Observation data (J2000 epoch)
- Constellation: Virgo
- Right ascension: 12^{h} 23^{m} 11.6^{s}
- Declination: 06° 04′ 20″
- Redshift: 0.023756
- Heliocentric radial velocity: 7122 km/s
- Distance: 330 Mly (102 Mpc)
- Apparent magnitude (V): 14.19

Characteristics
- Type: SAB(r)ab+
- Size: ~200,700 ly (61.54 kpc) (estimated)
- Apparent size (V): 1.5 x 1.1

Other designations
- UGC 07454, VCC 0623, PGC 040192, MCG +01-32-033, CGCG 042-064

= NGC 4326 =

Barred spiral galaxy in the constellation of Virgo

NGC 4326 is a barred spiral galaxy with a ring located about 330 million light-years away in the constellation Virgo. It was discovered by astronomer William Herschel on April 13, 1784, who described it as "vF, S, R, bM, 1st of 3". It is a large galaxy, with a diameter of around 200,000 ly making it nearly twice the size of the Milky Way. NGC 4326 is also classified as a LINER galaxy. Despite being listed in the Virgo Cluster catalog as VCC 623, it is not a member of the Virgo Cluster but instead a background galaxy.

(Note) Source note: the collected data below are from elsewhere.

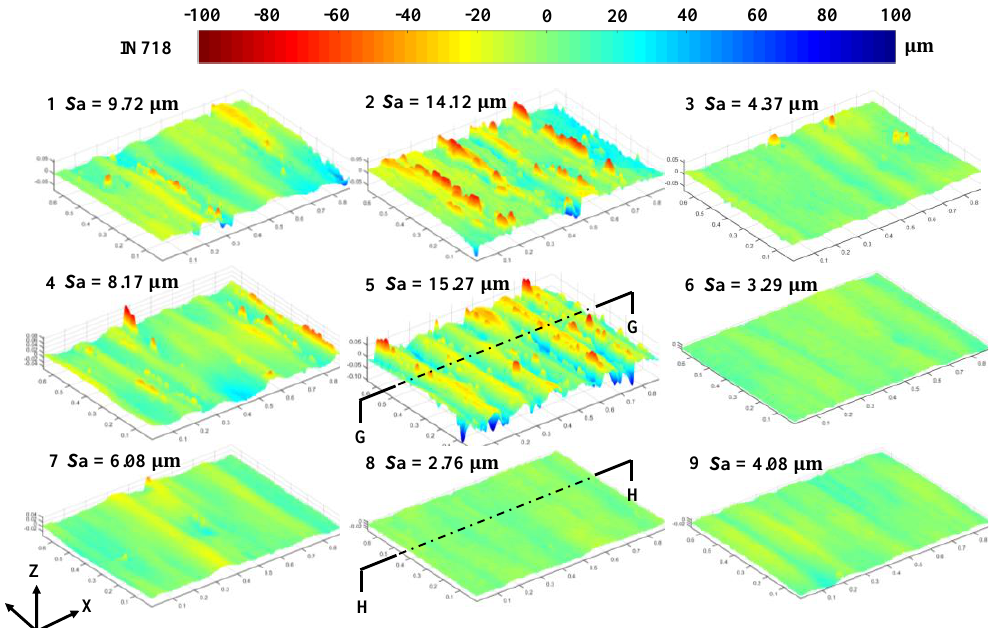
Figure 7. Three-dimensional contours of the IN718 sample after laser polishing.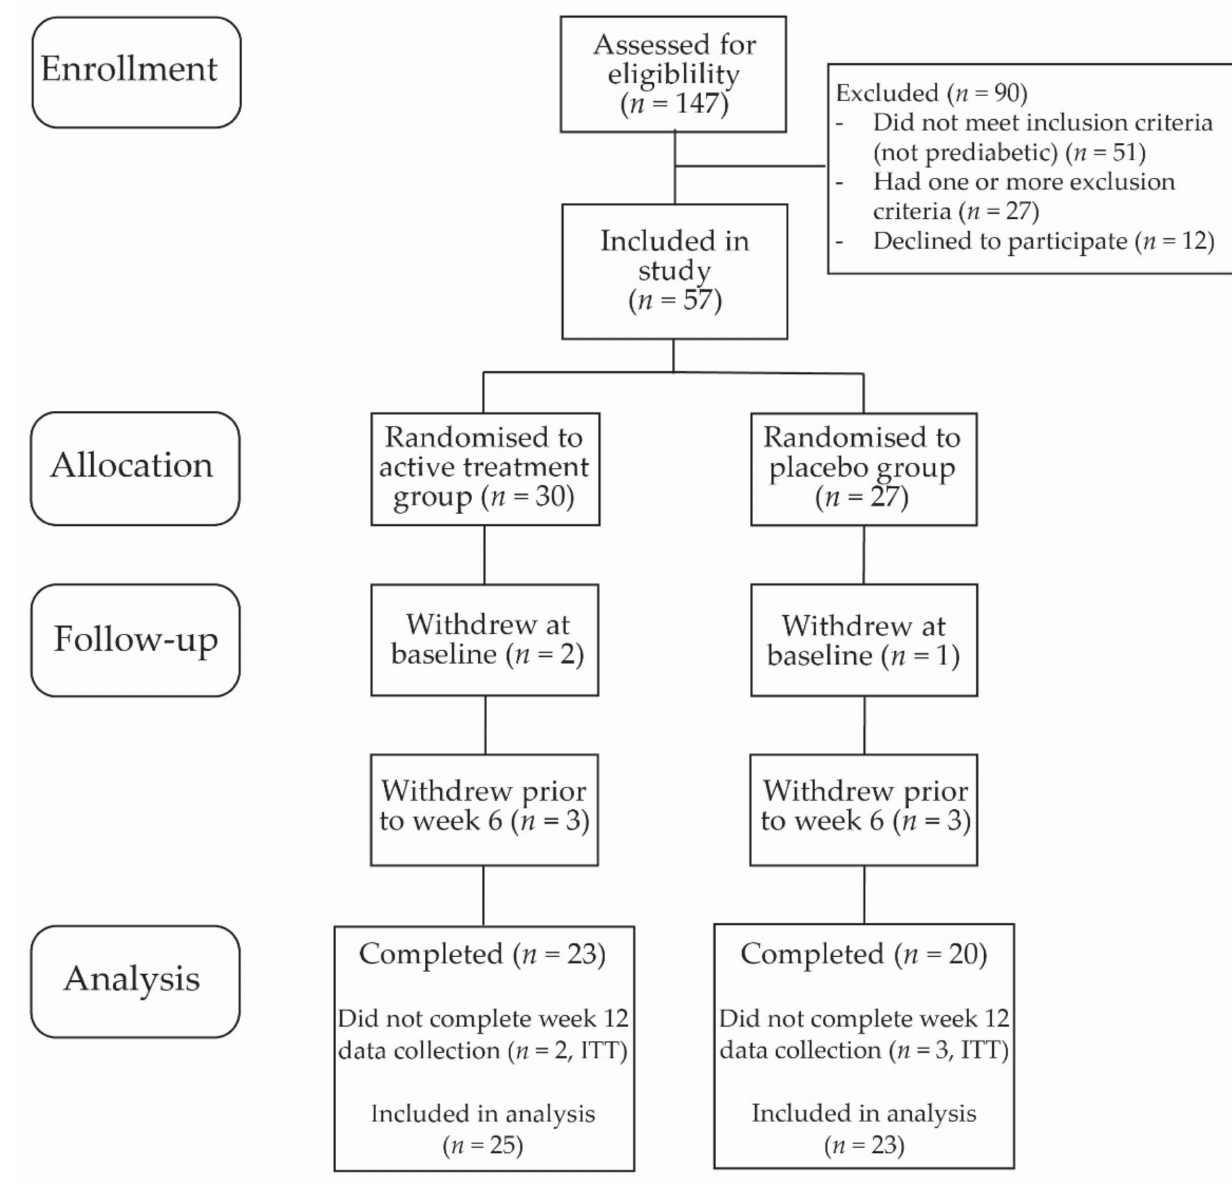
Figure 1. CONSORT participant flow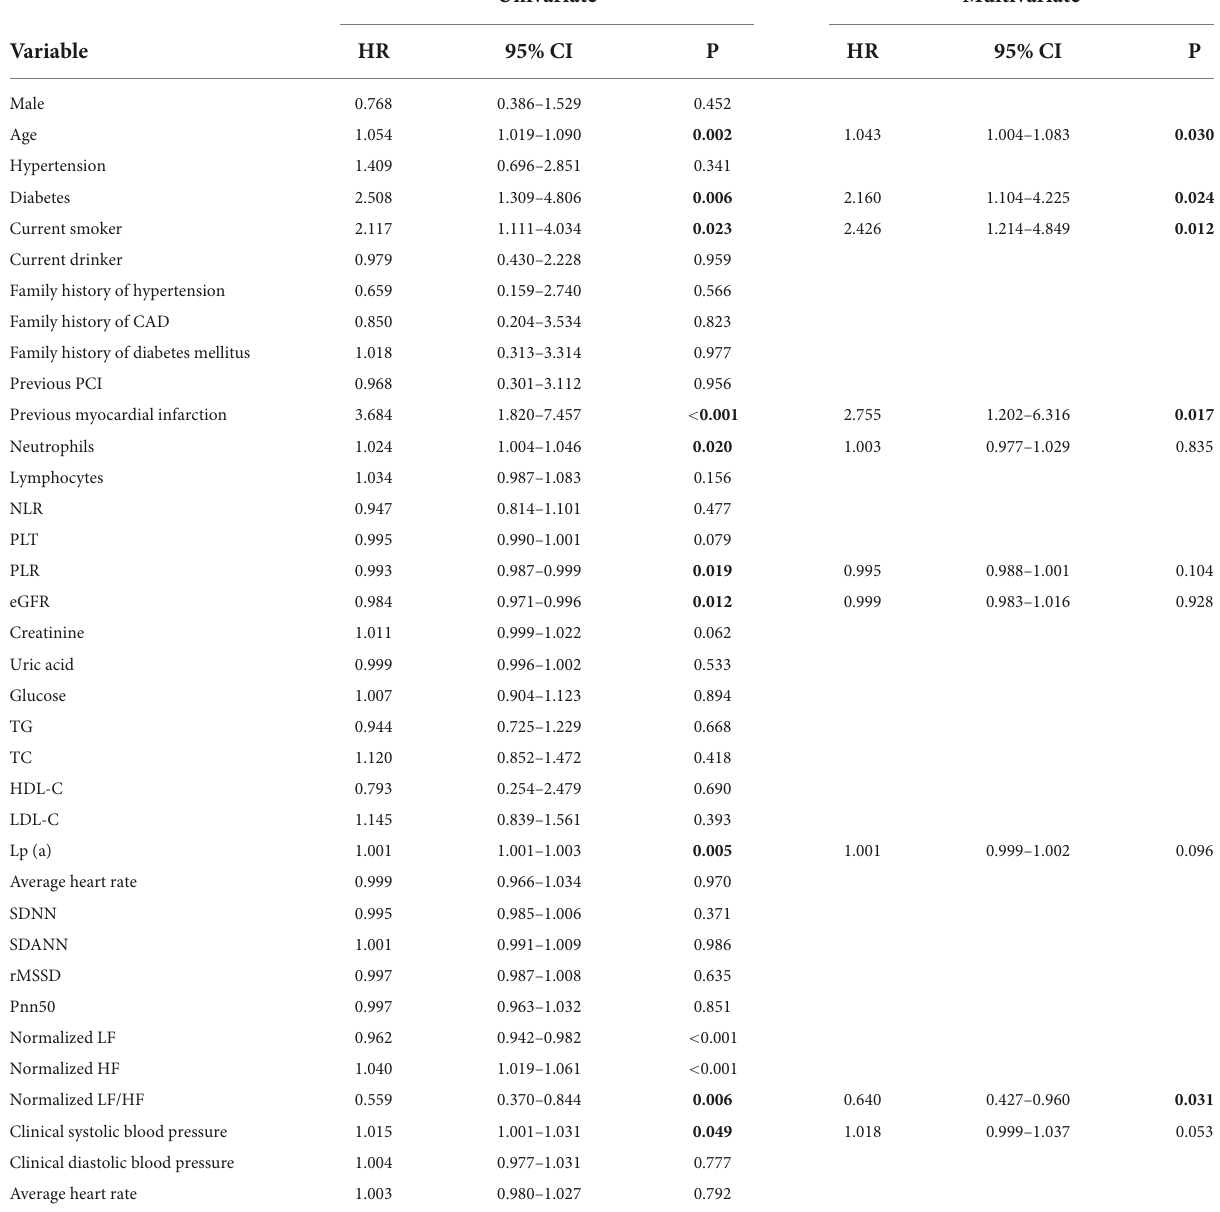
TABLE 2 Univariate and multivariable Cox regression analysis of factors associated with MACEs in the development cohort. Univariate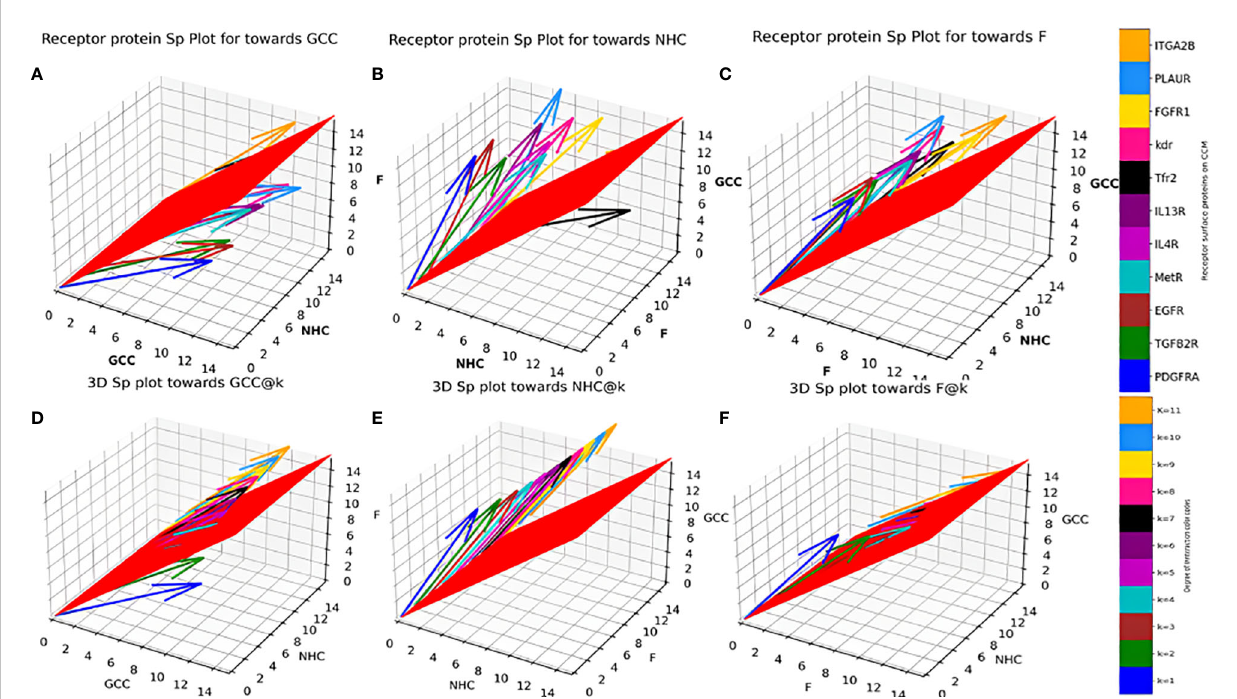
FIGURE 3 Individual Protein vs Degree of interaction quiver plots; 3D S_p plot for Individual surface proteins towards (A) GCC, (B) NHC and (C) F; 3D S_p plot @k interactions towards (D) GCC, (E) NHC and (F) F.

NGC 4326 is host to a supermassive black hole with and estimated mass of 3.7×10^{8} solar masses.

==Nearby Galaxies==
NGC 4326 forms a pair with the galaxy NGC 4333, known as [T2015] nest 102514, in which NGC 4326 is the brightest member of the pair. Both galaxies are part of the CfA2 Great Wall.